Excerpted passage
HQ would have some work to do to strengthen the front line for next year -- Aldridge and Przybilla could start together and there'd be Outlaw, LaFrentz, and maaaaybe Miles who could play some 4 (if he ever plays again for the Blazers or otherwise) but having a team built for speed with a guard rotation of Rodriguez, Roy, and Gordon and small forwards of Nocioni, Webster, and Udoka would be pretty fun.


----------



## Trader Ed (Jun 17, 2002)

take Jack out of the deal.... and its ok

Zach for Brown/Nocioni or Deng is fine

and we need Jack more than we need Gordan

Roy is a SG... not a PG....

A Sergio and Jack combo is better than getting Gordan


----------



## barfo (Jan 2, 2003)

PorterIn2004 said:


> The Bird rights would be important but I'd be surprised if they wouldn't transfer and starting on a young and improving time might well be attractive to him.


This is his 3rd season w/ Chicago, so whoever has him after the trading deadline this year will have bird rights this summer.

barfo


----------



## Trader Ed (Jun 17, 2002)

SheedSoNasty said:


> ...we already have our future at the 2 in Brandon Roy. If anything, I'd rather get back Loul Deng than Ben Gordon.


:banana:


----------



## ThatBlazerGuy (May 1, 2003)

I would demand the NYK 1st round pick, since we are giving up Jarrett Jack along with ZBo. Maby expand the deal to....

Zach Randolph+Jarrett Jack+Travis Outlaw for PJ Brown+Ben Gordon+Andris Nocoini+Viktor Khryapa+NYK 1st round pick...


PG- Brandon Roy
SG- Ben Gordon
SF- Andris Nocoini
PF- LaMarcus Aldridge
C- Joel Pryzbilla

PG- Sergio Rodriguez
SG- Ime Udoka
SF- Martell Webster
F- Viktor Khryapa
PF/C- PJ Brown

Along with 2 picks in the lotto and 3 2nd rounders.


----------



## ebott (Jan 7, 2003)

If Chicago were really willing to give us Nocioni and Gordon I'd try to make it a three way that results in us getting Pau Gasol.


----------



## ThatBlazerGuy (May 1, 2003)

Im pretty sure if that package could get Gasol, Chicago would just cut us out.


----------



## MAS RipCity (Feb 22, 2003)

ThatBlazerGuy said:


> I would demand the NYK 1st round pick, since we are giving up Jarrett Jack along with ZBo. Maby expand the deal to....
> 
> Zach Randolph+Jarrett Jack+Travis Outlaw for PJ Brown+Ben Gordon+Andris Nocoini+Viktor Khryapa+NYK 1st round pick...
> 
> ...


I would prefer....
PG-Sergio Rodriguez
SG-Brandon Roy
SF-Martell Webster
PF-LaMarcus Aldridge
C- Joel Przybilla

Bench
PG-Ben Gordon
SG-Ime Udoka
SF-Andres Noccioni
PF-Travis Outlaw(I wouldn't add him in the deal)
C-PJ Brown(or draft/fa pickup)

Our bench would be SICK. plus Gordon,Roy can both play combo guard and Martell could be a 2 as well. We'd haev a lot of versitility.

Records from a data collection

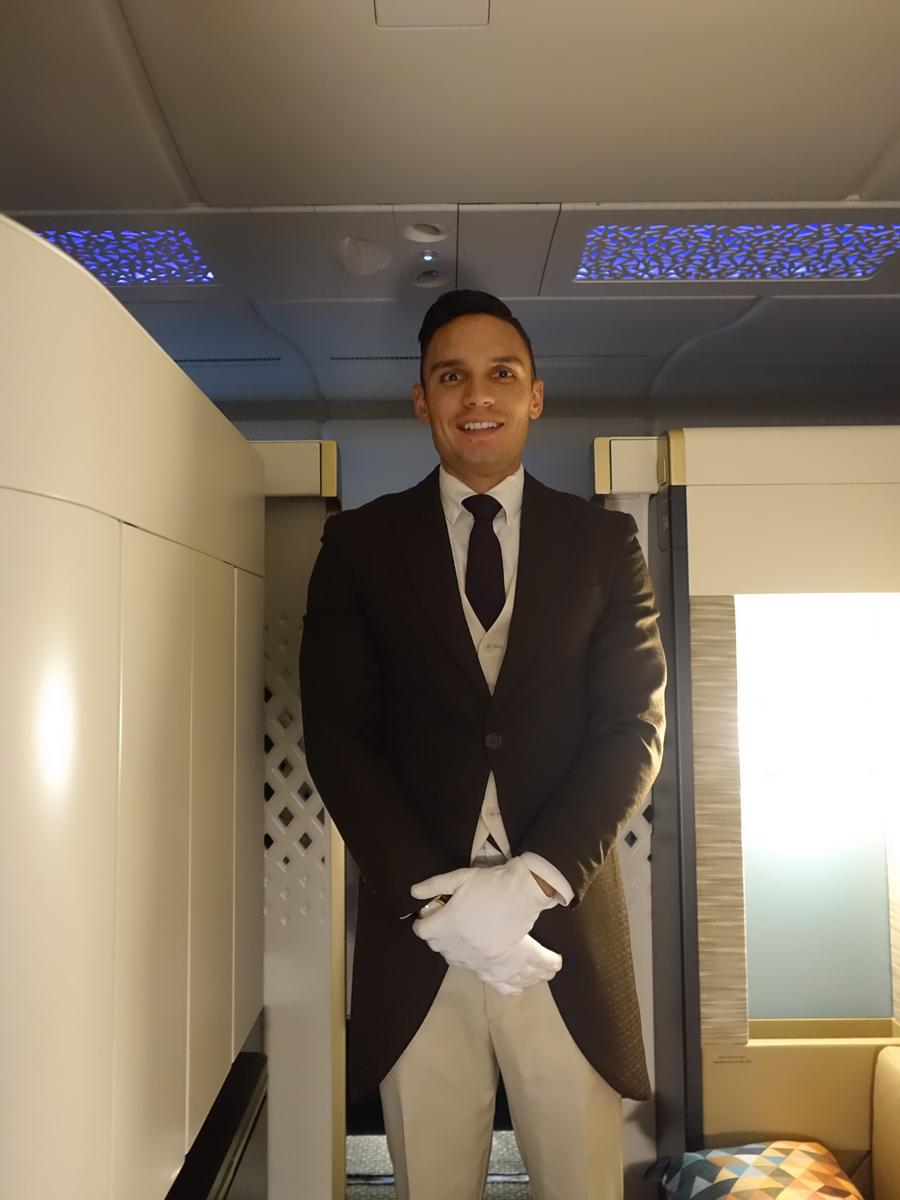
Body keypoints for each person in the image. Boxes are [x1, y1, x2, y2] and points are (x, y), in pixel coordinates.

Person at [299, 289, 666, 1200]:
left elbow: (633, 726)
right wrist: (443, 905)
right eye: (451, 375)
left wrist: (533, 877)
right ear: (422, 399)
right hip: (418, 941)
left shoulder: (604, 542)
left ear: (535, 394)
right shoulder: (355, 545)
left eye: (501, 373)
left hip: (561, 935)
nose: (478, 395)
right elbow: (339, 735)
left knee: (581, 1182)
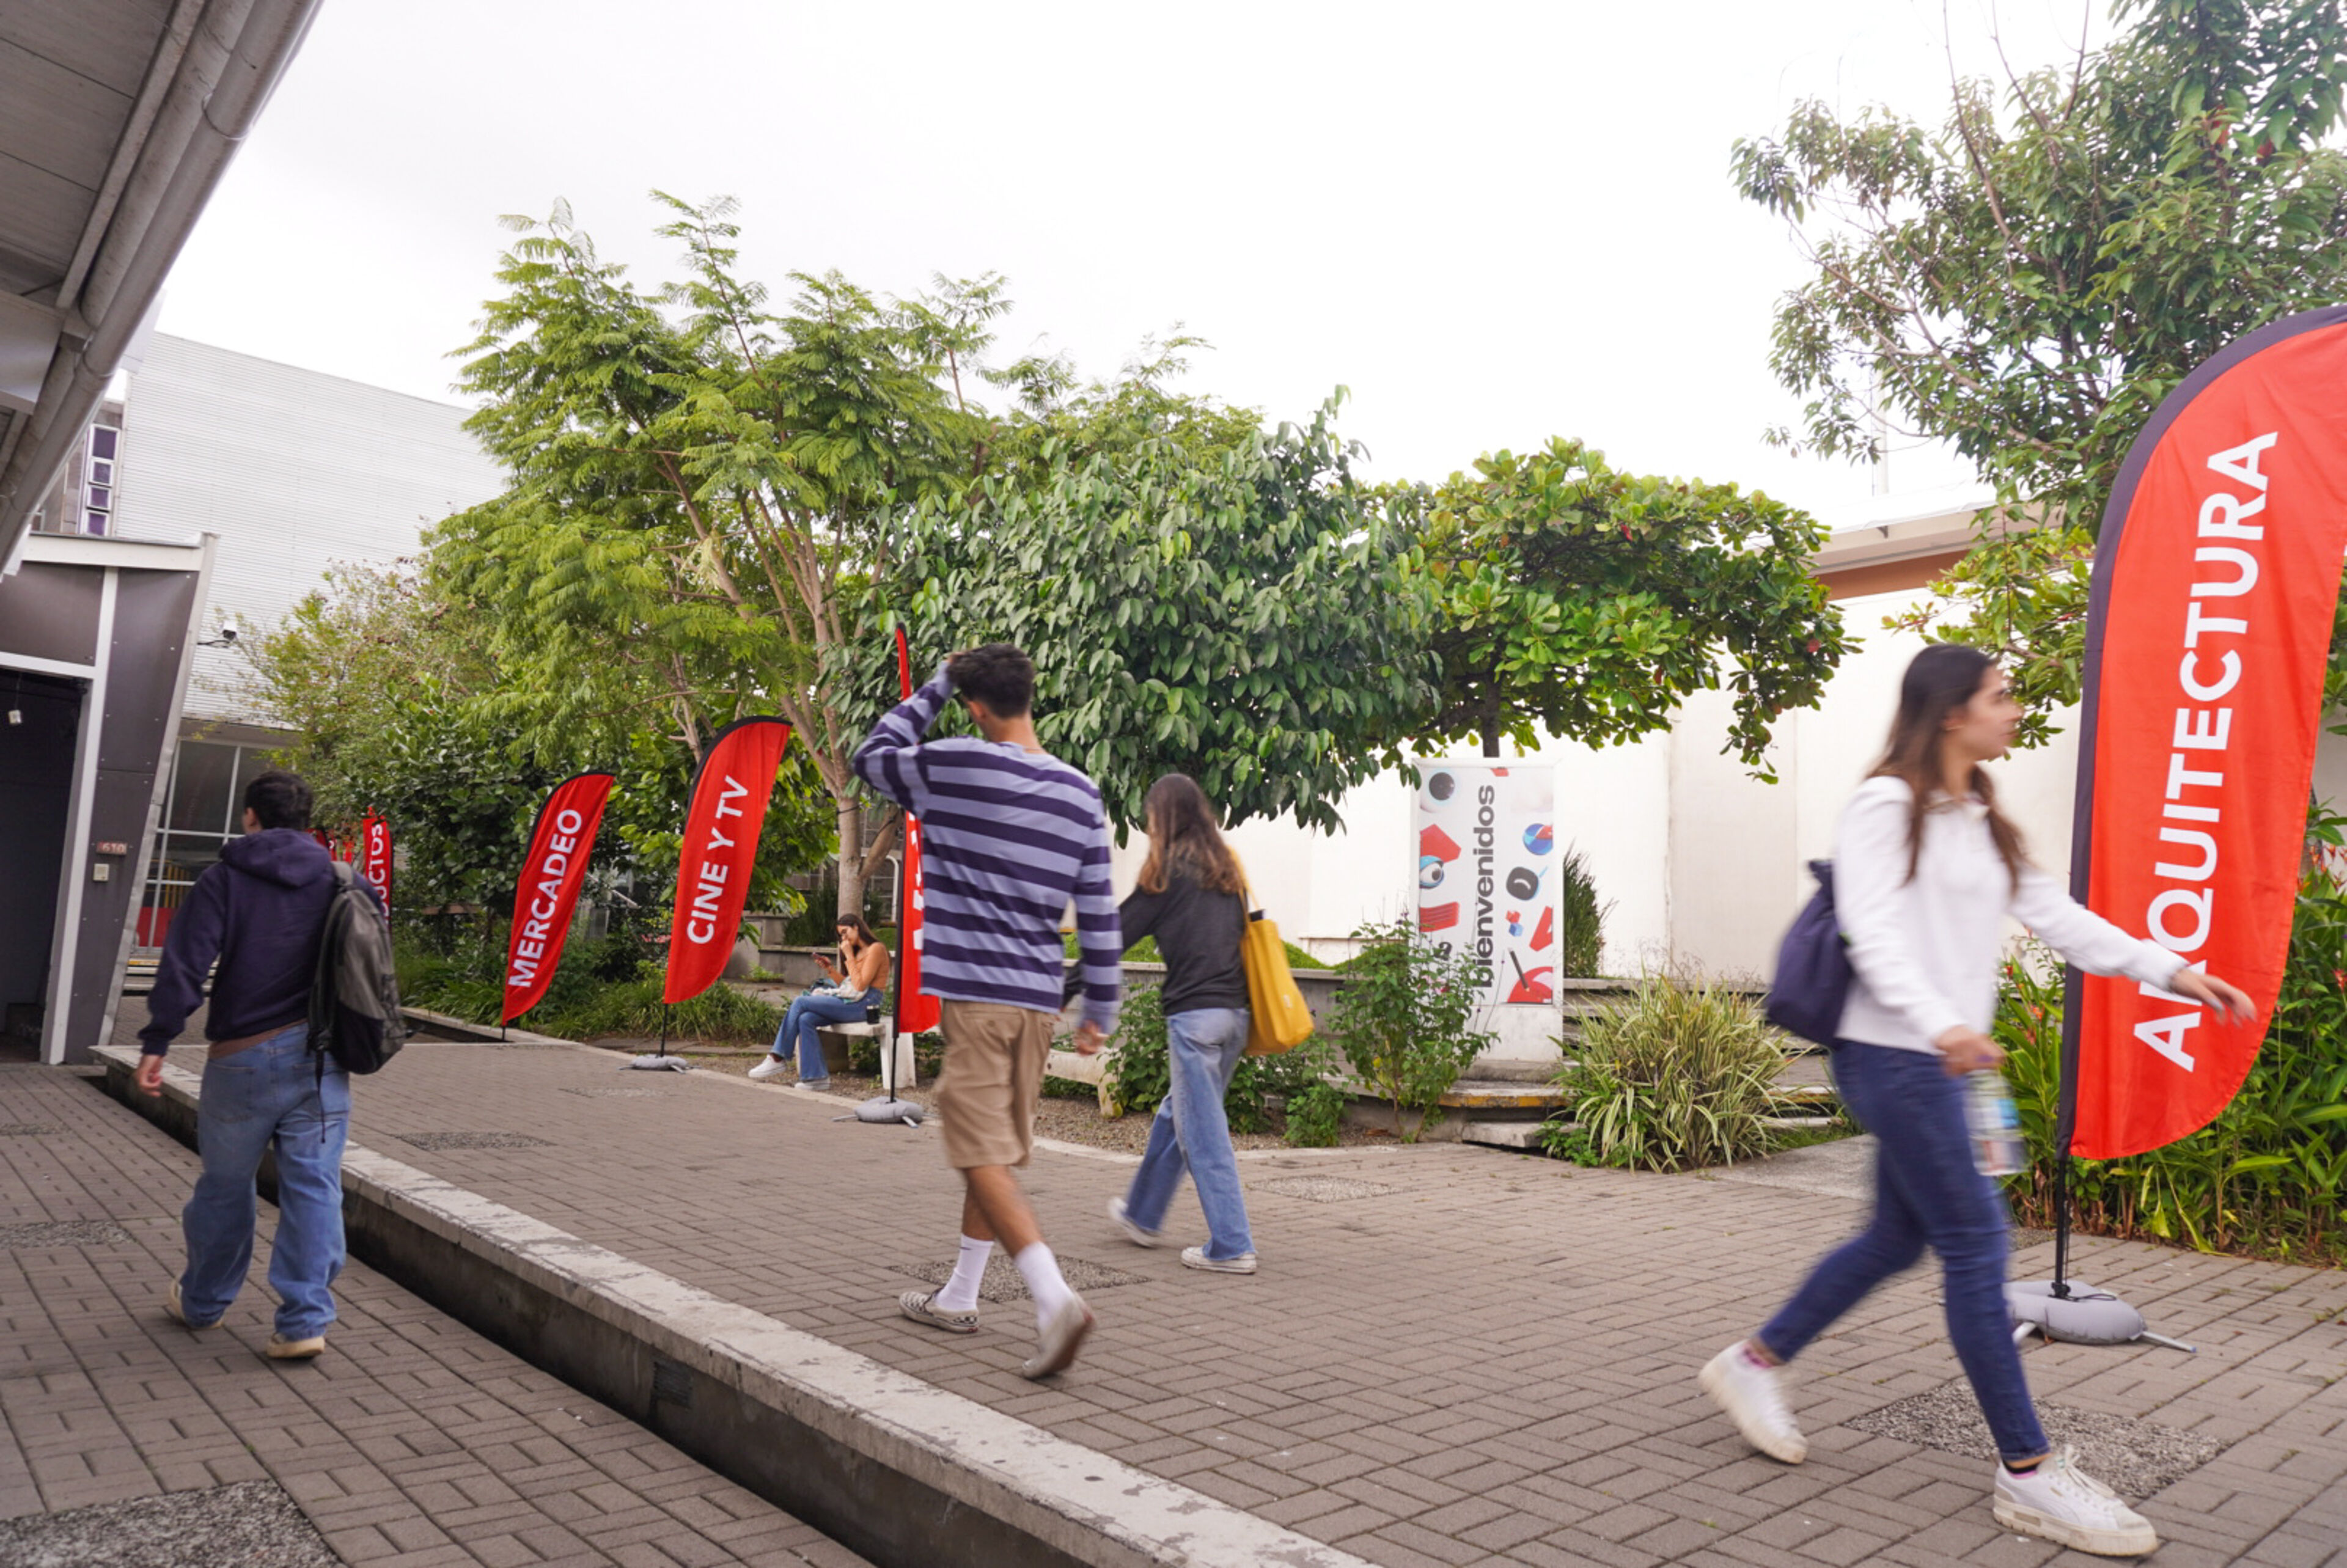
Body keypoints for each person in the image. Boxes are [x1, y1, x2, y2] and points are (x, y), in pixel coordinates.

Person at [1698, 644, 2252, 1558]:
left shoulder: (1981, 813)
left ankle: (1751, 1362)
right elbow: (1869, 927)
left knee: (1895, 1238)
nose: (2014, 710)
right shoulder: (1887, 804)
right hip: (1895, 1058)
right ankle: (2029, 1474)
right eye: (2001, 697)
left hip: (1945, 1067)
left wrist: (2172, 971)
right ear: (1951, 711)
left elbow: (2058, 915)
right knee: (1976, 1244)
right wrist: (1943, 1021)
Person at [854, 642, 1120, 1379]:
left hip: (977, 998)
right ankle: (959, 1295)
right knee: (993, 1152)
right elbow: (1098, 910)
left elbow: (871, 754)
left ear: (974, 707)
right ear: (1030, 695)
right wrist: (1101, 1001)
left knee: (975, 1149)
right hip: (1038, 1002)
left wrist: (934, 687)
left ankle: (1053, 1297)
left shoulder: (950, 767)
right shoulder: (1079, 790)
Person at [135, 769, 384, 1361]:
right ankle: (303, 1321)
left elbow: (183, 964)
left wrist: (158, 1038)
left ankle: (202, 1303)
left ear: (250, 816)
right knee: (314, 1188)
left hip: (242, 1059)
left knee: (224, 1187)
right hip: (323, 1059)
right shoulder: (346, 880)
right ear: (306, 820)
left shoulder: (224, 879)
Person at [1102, 773, 1257, 1273]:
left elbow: (1113, 939)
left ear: (1161, 819)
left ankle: (1232, 1245)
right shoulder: (1227, 871)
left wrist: (1061, 991)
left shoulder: (1165, 874)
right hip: (1235, 1016)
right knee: (1181, 1112)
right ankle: (1143, 1215)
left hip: (1194, 1019)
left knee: (1203, 1132)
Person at [749, 917, 891, 1085]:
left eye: (845, 932)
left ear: (857, 927)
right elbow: (850, 986)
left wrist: (848, 955)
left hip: (866, 1005)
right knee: (806, 1018)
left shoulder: (876, 949)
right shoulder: (857, 951)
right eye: (841, 936)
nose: (844, 939)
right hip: (852, 1002)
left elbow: (860, 987)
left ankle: (777, 1057)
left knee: (801, 1002)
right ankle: (816, 1078)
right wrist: (830, 969)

Try it
Rewrite the passage of the trade discussion starting with "## barfo (Jan" and going on through "rights this summer.", changing "Chicago" to "Boston". This material has no role here.

Answer to this problem
## barfo (Jan 2, 2003)

PorterIn2004 said:


> The Bird rights would be important but I'd be surprised if they wouldn't transfer and starting on a young and improving time might well be attractive to him.


This is his 3rd season w/ Boston, so whoever has him after the trading deadline this year will have bird rights this summer.